Этим и объясняются провалы экономического реформирования на всем постсоветском пространстве. Рыночное экономическое реформирование имеет шанс быть успешным лишь в определенном культурно-историческом интервале: когда частное предпринимательство уже разрешено, а традиционная культурно-религиозная аскеза еще жива, организует и подчиняет себе предпринимательский опыт, снабжая его сверх индивидуалистическими и сверхъестественными (сверхинстинктивными) нормами.
В свое время Зомбарт отыскал в личности буржуазного предпринимателя две противоречивых черты: авантюристическую, заставляющую вспомнить историю географических открытий и колониальных захватов, со всеми их золотыми и прочими "лихорадками", и мещанско-методическую, связанную с духом рассудочной благонамеренности и скопидомства.

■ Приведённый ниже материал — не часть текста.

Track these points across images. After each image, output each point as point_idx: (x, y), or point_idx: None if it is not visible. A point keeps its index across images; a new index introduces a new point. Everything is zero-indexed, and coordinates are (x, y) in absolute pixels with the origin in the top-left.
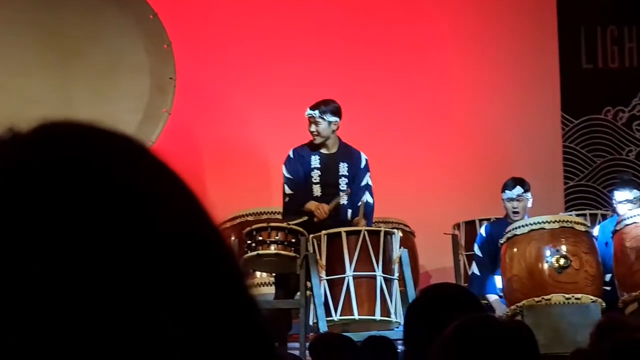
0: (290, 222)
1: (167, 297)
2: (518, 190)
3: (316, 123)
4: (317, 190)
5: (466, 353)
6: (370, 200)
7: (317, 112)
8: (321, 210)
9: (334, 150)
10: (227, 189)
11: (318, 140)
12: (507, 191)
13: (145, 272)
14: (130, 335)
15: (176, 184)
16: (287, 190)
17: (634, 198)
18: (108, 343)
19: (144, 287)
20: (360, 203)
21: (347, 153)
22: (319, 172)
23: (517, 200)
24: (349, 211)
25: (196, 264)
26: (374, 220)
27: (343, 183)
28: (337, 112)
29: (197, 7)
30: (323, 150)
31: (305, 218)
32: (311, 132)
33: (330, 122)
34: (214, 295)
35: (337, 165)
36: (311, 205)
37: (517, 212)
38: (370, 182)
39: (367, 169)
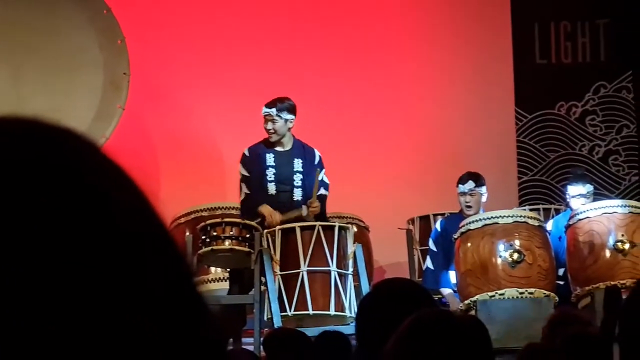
0: (250, 221)
1: (121, 295)
2: (470, 184)
3: (273, 121)
4: (271, 188)
5: (420, 348)
6: (324, 192)
7: (273, 110)
8: (272, 218)
9: (288, 147)
10: (181, 184)
11: (274, 138)
12: (460, 185)
13: (99, 269)
14: (84, 330)
15: (126, 183)
16: (245, 189)
17: (587, 192)
18: (62, 337)
19: (99, 285)
20: (313, 190)
21: (301, 150)
22: (273, 170)
23: (470, 195)
24: (304, 207)
25: (148, 262)
26: (328, 216)
27: (298, 179)
28: (292, 110)
29: (152, 2)
30: (278, 148)
31: (259, 220)
32: (267, 130)
33: (286, 120)
34: (164, 293)
35: (292, 162)
36: (264, 209)
37: (469, 207)
38: (325, 179)
39: (321, 165)
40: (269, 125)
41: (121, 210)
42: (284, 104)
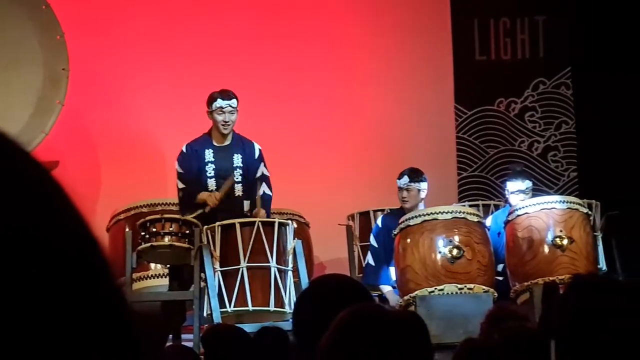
0: (189, 217)
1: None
2: (405, 179)
3: (231, 112)
4: (211, 184)
5: (354, 342)
6: (267, 191)
7: (234, 100)
8: (212, 197)
9: (227, 142)
10: (121, 180)
11: (228, 130)
12: (397, 180)
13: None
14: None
15: (54, 190)
16: (180, 185)
17: (526, 188)
18: None
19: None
20: (256, 197)
21: (241, 144)
22: (213, 166)
23: (406, 190)
24: (246, 203)
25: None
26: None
27: (237, 174)
28: (238, 101)
29: None
30: (217, 143)
31: (201, 211)
32: (223, 122)
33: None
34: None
35: (231, 157)
36: (203, 195)
37: (405, 201)
38: (266, 172)
39: (261, 159)
40: (227, 117)
41: (49, 222)
42: (236, 97)
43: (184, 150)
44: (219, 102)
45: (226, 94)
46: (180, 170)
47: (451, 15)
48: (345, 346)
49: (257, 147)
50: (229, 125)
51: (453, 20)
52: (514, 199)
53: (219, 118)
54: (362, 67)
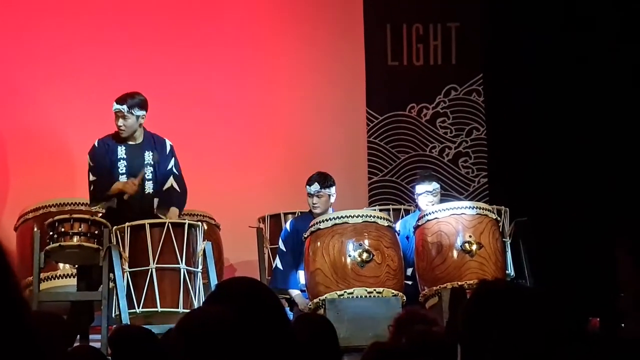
0: (99, 207)
1: None
2: (316, 186)
3: (124, 117)
4: (123, 180)
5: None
6: (175, 186)
7: (124, 106)
8: (129, 184)
9: (139, 140)
10: (30, 179)
11: (125, 134)
12: (307, 186)
13: None
14: None
15: None
16: (91, 177)
17: (434, 190)
18: None
19: None
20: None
21: (152, 142)
22: (125, 163)
23: (317, 196)
24: (155, 200)
25: None
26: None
27: (149, 172)
28: (144, 105)
29: None
30: (129, 142)
31: (115, 201)
32: (118, 127)
33: (137, 117)
34: None
35: (143, 155)
36: (118, 184)
37: (316, 207)
38: (175, 170)
39: (172, 154)
40: (120, 122)
41: None
42: (134, 100)
43: (96, 144)
44: (114, 106)
45: (120, 98)
46: (92, 164)
47: (364, 20)
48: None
49: (168, 143)
50: (122, 130)
51: (366, 24)
52: (422, 201)
53: (116, 121)
54: (277, 70)
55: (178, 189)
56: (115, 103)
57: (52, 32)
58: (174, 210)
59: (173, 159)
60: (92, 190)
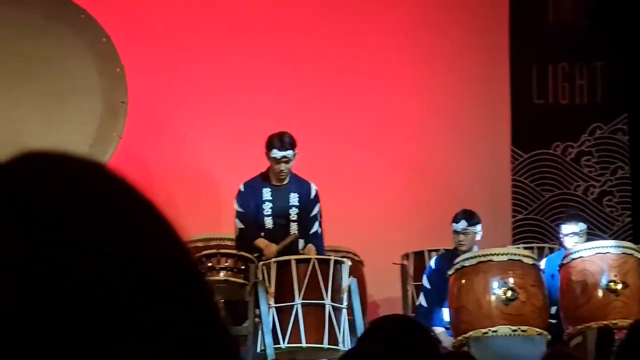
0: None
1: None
2: (463, 224)
3: (288, 162)
4: (268, 222)
5: None
6: (319, 230)
7: (291, 152)
8: (269, 248)
9: (285, 182)
10: (176, 214)
11: (284, 180)
12: (453, 224)
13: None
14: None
15: (152, 212)
16: (239, 225)
17: (580, 231)
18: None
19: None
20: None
21: (298, 184)
22: (270, 205)
23: (463, 234)
24: (300, 242)
25: (168, 287)
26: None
27: (294, 213)
28: (296, 145)
29: (151, 31)
30: (274, 183)
31: (256, 255)
32: (280, 171)
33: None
34: (186, 316)
35: (288, 197)
36: (261, 243)
37: (462, 244)
38: (319, 216)
39: (317, 199)
40: (283, 167)
41: (149, 239)
42: (294, 142)
43: (242, 189)
44: (275, 153)
45: (282, 145)
46: (240, 210)
47: (510, 59)
48: None
49: (313, 187)
50: (284, 174)
51: (512, 64)
52: (568, 242)
53: (275, 167)
54: (422, 109)
55: (320, 234)
56: (277, 150)
57: (207, 70)
58: (311, 247)
59: (318, 204)
60: (238, 237)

Последняя черта вызывала особую ненависть антибуржуазного политического и художественного авангарда - богему антимещанских "культурных революций" ХХ века. И вот теперь новые буржуа перехватили инициативу и сами стали воплощением крайностей богемствующего генонизма и раскованности. И в этом качестве они сегодня объявлены и постиндустриальным авангардом. Они категорически не согласны заниматься делами промышленности и всем тем, что связано с продуктивной экономикой, требующей гигантских экономических и организаторских усилий при средней норме прибыли в 5-10% годовых - и на этом основании им приписали постиндустриальный этос.
ДВА АЛЬТЕРНАТИВНЫХ ПРОЕКТА
ПОСТИНДУСТРИАЛЬНОГО ОБЩЕСТВА
Можно нарисовать два альтернативных образа постиндустриального общества. Первый связан с переворотом, совершаемым внутри продуктивной экономики на основе превращения науки, образования и всего, связанного с "человеческим фактором", в непосредственную производительную силу. Интеллектуальная и гуманитарная сферы, ранее жившие своей "академической" жизнью, не пересекающейся со сферой производительного труда, теперь раскрыли свой неожиданный производительный потенциал.

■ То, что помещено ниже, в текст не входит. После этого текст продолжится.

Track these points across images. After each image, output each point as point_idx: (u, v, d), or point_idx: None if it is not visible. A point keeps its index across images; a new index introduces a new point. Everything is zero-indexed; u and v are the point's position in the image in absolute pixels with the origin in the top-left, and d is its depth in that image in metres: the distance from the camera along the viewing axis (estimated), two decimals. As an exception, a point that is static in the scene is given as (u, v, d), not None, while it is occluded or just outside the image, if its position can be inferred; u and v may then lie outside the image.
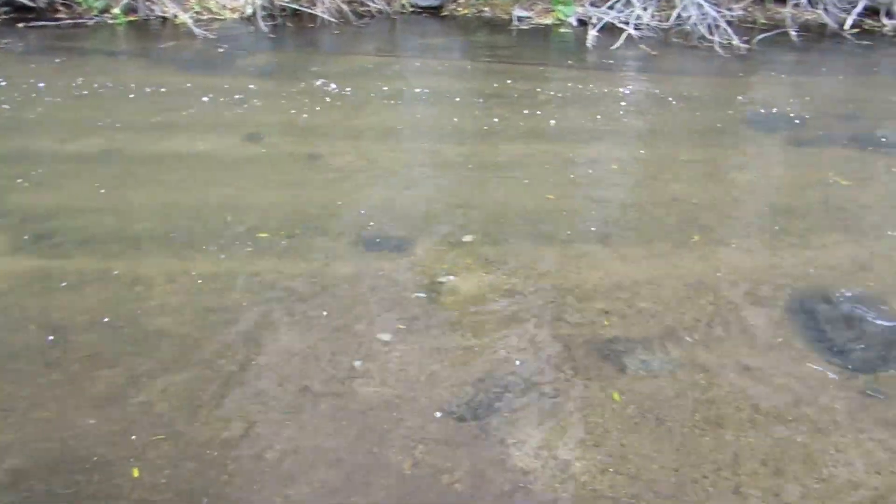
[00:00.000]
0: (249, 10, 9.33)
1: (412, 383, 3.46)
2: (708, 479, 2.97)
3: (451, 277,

Это означает новую историческую встречу народной массы и творческой элиты, на базе старой аскетической культуры. Настоящий промышленный рабочий, не боящийся тягот труда, выносливый и неприхотливый, обязан всеми этими качествами отнюдь не новой "культуре раскованности".
Напротив, как только он заражается ее духом, он превращается, явно или скрыто, в дезертира промышленной армии, томящегося ее дисциплинарными требованиями. Не случайно социологи отмечают, что настоящим резервом массовых городских профессий, в особенности промышленных, являются недавние выходцы из деревни, еще сохранившие дух патриархальной дисциплины и прилежания. Горожане второго - третьего поколения к промышленному труду уже, в сущности, не способны. И вот в этом роковом пункте - когда источники традиционного аскетизма уже исчерпаны и промышленности грозит утрата человеческого энергетийного потенциала - вклинивается дух творческой аскезы, представленной теми, кто инициирует промышленный переворот и создает технику новых поколений.
Многие задачи выпадают сегодня на долю творческого духа научно-технической интеллигенции. Ему предстоит компенсировать не только иссякание даров природы, вегетативная способность которой ослаблена экологическим кризисом, а ресурсы растрачиваются непомерным и безответственным промышленным использованием; он призван также компенсировать иссякание таких бесплатных даров старой религиозной культуры, каким является традиционное народное трудолюбие, выносливость и неприхотливость, истовое законопослушие. Аскеза творчества, питаемая призванием и вдохновением, дает более сладкие дары, чем может представить себе гедонистическое воображение потребителей,- поэтому ее должно хватить и на то и на это.